(Stored items from a collection)
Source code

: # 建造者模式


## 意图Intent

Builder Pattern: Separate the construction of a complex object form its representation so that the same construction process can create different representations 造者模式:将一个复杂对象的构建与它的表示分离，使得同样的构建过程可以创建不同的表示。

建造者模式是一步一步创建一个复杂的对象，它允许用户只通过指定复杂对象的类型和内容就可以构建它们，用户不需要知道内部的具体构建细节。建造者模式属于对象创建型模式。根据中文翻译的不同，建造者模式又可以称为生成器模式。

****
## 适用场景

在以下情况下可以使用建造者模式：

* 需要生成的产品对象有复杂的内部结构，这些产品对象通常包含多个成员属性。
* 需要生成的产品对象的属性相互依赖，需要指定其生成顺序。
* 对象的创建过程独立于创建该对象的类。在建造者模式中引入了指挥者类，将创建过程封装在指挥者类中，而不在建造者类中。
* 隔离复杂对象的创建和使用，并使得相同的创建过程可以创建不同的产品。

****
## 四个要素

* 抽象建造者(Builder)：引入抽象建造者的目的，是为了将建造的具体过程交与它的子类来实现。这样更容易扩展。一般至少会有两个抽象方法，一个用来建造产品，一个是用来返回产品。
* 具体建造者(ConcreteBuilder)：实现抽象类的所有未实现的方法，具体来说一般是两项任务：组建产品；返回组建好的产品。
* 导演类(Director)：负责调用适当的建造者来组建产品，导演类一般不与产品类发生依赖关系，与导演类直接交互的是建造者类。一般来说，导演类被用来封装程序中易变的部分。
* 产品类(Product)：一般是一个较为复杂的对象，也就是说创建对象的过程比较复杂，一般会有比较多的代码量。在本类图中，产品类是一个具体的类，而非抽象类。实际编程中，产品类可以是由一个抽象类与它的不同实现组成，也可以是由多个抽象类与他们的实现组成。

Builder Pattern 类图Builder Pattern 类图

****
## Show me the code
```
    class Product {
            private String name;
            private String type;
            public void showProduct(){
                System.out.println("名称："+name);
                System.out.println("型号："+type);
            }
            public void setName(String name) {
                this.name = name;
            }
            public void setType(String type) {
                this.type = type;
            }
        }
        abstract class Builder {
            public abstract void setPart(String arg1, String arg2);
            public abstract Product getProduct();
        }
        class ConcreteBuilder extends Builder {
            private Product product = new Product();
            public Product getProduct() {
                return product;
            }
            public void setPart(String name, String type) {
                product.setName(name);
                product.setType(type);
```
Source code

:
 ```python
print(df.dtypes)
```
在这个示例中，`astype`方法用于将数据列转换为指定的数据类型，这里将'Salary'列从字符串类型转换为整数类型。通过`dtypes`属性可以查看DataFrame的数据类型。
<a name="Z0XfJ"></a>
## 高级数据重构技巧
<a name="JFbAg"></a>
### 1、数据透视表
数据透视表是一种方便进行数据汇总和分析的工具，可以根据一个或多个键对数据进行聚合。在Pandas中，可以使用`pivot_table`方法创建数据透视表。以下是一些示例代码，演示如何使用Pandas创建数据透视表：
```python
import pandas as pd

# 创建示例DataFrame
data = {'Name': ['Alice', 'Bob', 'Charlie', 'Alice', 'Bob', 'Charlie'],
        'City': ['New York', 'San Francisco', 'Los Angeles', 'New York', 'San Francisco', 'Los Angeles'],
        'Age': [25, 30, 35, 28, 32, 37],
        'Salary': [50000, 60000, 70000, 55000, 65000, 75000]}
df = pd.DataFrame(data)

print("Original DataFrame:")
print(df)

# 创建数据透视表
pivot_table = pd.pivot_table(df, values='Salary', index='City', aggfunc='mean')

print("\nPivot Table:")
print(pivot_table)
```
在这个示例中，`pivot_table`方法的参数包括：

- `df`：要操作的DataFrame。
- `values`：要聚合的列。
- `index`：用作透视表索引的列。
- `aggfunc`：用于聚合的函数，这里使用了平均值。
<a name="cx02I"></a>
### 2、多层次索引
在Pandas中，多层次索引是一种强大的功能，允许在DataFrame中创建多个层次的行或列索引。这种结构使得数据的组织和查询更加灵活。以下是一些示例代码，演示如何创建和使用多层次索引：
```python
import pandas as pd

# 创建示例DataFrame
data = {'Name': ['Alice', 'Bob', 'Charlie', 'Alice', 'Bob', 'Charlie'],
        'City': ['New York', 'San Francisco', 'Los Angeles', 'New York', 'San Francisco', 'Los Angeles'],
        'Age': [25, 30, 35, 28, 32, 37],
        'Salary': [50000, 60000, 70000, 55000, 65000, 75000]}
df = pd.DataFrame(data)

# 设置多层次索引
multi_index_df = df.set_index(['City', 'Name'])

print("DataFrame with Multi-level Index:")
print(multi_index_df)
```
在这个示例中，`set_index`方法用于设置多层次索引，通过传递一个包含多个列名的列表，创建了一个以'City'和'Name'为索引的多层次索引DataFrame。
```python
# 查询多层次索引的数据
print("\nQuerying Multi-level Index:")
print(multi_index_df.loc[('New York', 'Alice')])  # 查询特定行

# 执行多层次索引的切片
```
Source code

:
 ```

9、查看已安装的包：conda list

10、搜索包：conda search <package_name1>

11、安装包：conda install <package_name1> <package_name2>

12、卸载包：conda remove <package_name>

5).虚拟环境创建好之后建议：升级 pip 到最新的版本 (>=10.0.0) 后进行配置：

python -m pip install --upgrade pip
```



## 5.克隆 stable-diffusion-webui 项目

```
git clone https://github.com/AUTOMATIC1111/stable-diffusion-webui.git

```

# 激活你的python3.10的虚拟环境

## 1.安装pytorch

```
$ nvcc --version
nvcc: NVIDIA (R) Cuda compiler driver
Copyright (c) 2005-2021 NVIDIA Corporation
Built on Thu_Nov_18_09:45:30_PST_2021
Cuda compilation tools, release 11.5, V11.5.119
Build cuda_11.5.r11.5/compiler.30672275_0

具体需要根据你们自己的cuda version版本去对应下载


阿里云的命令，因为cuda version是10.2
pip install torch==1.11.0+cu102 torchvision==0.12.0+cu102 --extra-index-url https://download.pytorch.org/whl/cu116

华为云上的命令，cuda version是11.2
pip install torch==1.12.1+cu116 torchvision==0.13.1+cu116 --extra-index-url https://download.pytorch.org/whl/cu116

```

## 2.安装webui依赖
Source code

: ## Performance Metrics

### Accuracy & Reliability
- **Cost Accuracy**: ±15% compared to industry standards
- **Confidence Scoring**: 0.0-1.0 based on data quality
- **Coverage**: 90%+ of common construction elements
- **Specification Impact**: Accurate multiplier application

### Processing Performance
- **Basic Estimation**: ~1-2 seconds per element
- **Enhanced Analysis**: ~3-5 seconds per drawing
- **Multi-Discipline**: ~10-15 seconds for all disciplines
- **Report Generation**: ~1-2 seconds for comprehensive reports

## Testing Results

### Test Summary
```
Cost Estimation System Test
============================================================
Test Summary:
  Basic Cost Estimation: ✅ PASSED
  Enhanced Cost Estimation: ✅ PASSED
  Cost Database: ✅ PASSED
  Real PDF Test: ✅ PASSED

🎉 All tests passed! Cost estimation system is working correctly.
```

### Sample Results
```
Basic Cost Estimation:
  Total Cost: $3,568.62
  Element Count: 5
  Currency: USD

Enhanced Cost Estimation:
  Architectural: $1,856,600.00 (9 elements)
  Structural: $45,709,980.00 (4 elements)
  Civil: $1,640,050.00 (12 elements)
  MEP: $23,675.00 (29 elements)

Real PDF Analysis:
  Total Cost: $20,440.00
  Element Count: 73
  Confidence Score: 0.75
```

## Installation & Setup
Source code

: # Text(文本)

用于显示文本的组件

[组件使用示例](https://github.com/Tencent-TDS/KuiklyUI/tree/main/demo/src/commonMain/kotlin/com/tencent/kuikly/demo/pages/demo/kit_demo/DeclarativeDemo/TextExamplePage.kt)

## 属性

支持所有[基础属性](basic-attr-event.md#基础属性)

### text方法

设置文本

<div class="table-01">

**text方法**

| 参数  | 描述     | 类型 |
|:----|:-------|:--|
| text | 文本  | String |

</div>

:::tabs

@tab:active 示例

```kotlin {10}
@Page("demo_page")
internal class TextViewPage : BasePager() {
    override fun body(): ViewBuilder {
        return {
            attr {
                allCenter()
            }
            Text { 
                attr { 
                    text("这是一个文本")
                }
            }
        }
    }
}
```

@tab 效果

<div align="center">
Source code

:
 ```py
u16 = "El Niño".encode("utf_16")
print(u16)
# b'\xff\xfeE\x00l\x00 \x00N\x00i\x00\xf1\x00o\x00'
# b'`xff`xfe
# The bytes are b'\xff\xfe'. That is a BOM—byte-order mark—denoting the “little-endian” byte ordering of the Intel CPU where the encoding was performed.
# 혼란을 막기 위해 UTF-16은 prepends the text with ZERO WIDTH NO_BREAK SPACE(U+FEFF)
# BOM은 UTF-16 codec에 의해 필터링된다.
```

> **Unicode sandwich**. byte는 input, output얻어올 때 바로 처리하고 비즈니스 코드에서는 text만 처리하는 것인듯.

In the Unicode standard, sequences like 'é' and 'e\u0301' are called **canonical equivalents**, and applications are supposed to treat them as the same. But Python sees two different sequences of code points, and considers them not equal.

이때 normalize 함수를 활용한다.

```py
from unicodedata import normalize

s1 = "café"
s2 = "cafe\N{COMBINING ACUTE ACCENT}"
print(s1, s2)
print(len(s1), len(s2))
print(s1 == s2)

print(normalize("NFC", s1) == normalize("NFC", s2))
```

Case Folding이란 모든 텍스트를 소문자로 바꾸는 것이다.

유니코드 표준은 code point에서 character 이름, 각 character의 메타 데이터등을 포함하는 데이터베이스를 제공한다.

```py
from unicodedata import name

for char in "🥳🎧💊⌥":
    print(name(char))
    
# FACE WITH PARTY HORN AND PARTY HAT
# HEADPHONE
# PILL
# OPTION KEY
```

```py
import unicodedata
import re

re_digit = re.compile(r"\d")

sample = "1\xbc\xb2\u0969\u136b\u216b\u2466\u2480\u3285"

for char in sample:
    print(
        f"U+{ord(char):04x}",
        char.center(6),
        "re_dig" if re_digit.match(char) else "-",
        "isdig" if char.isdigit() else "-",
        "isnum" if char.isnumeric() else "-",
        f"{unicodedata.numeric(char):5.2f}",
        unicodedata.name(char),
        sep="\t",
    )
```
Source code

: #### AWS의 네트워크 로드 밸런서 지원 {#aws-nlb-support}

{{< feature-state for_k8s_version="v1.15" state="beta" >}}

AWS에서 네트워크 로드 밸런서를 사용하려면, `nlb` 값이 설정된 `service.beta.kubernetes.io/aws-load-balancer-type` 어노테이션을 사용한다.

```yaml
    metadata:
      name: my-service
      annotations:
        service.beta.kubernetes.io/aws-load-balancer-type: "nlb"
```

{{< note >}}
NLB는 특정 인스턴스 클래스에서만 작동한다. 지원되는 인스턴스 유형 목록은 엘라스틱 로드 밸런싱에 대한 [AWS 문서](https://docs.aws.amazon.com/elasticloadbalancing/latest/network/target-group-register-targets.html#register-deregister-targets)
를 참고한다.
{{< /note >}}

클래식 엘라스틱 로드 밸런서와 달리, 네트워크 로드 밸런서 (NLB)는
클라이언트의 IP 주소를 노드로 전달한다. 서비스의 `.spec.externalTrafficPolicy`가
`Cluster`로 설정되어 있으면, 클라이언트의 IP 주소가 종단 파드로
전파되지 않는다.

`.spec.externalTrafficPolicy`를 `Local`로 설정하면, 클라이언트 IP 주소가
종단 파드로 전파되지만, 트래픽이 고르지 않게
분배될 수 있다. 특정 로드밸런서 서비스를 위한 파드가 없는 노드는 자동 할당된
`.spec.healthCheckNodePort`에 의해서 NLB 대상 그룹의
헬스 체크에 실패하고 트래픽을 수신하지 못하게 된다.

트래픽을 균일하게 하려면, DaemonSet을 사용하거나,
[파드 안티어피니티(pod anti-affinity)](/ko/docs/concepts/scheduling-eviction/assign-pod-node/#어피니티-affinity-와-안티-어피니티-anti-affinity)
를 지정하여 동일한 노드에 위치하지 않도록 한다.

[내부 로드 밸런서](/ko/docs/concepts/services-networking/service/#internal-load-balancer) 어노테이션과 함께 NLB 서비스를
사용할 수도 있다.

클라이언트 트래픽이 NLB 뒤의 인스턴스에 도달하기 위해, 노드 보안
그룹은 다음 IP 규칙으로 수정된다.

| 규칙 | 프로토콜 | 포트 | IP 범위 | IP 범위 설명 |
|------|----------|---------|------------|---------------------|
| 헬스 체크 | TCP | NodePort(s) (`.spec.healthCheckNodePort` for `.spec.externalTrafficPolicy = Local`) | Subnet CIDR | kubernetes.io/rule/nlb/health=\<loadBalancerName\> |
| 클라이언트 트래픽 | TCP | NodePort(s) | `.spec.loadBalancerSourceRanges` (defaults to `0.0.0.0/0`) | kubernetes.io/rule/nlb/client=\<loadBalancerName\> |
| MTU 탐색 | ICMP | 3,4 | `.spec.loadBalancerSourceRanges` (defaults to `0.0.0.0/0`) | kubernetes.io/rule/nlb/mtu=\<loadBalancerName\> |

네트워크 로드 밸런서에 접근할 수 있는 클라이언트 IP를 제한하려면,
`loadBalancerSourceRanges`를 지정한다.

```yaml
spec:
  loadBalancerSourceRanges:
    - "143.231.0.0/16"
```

Exercise prompt:
Working through the records, find each line containing the word "String" and copy it.

Problem solution:
            private String name;
            private String type;
            public void setName(String name) {
            public void setType(String type) {
            public abstract void setPart(String arg1, String arg2);
            public void setPart(String name, String type) {
| text | 文本  | String |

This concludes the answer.